Hi there,
I’ve been struggling to recreate some very basic responses with answering questions about images. My main goal is to feed a model an architectural drawing and get it to make assessments. Here’s a reproducible example of what I’m experiencing:
from transformers import BlipProcessor, BlipForConditionalGeneration
import requests
from PIL import Image
model_name = "Salesforce/blip-vqa-base"
device = torch.device("mps") if torch.backends.mps.is_available() else torch.device("cpu")
model.to(device)
# Preprocess the image
url = 'https://storage.googleapis.com/sfr-vision-language-research/LAVIS/assets/merlion.png'
image = Image.open(requests.get(url, stream=True).raw).convert('RGB')
question="What is this?"
inputs = processor(image, question, return_tensors="pt")

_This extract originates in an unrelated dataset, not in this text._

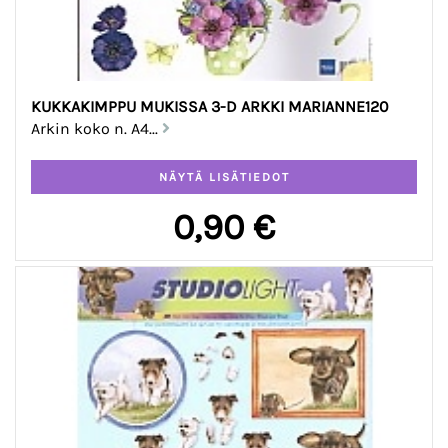
KUKKAKIMPPU MUKISSA 3-D ARKKI MARIANNE120
Arkin koko n. A4...
0,90 €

# Ensure that inputs are on the same device as the model
inputs = {k: v.to(device) for k, v in inputs.items()}
# Generate an answer
with torch.no_grad():
output = model.generate(**inputs) #max_length=200)
# Decode the answer
answer = processor.decode(output[0], skip_special_tokens=False)
I get back `answer=“What is this?” i.e. the model has not added anything.
I’ve tried different images, I’ve tried different models. I’m using a Mac, M2 arm64, python 3.9, transformers=4.37.2. My first thought was that it was related to my mac architecture.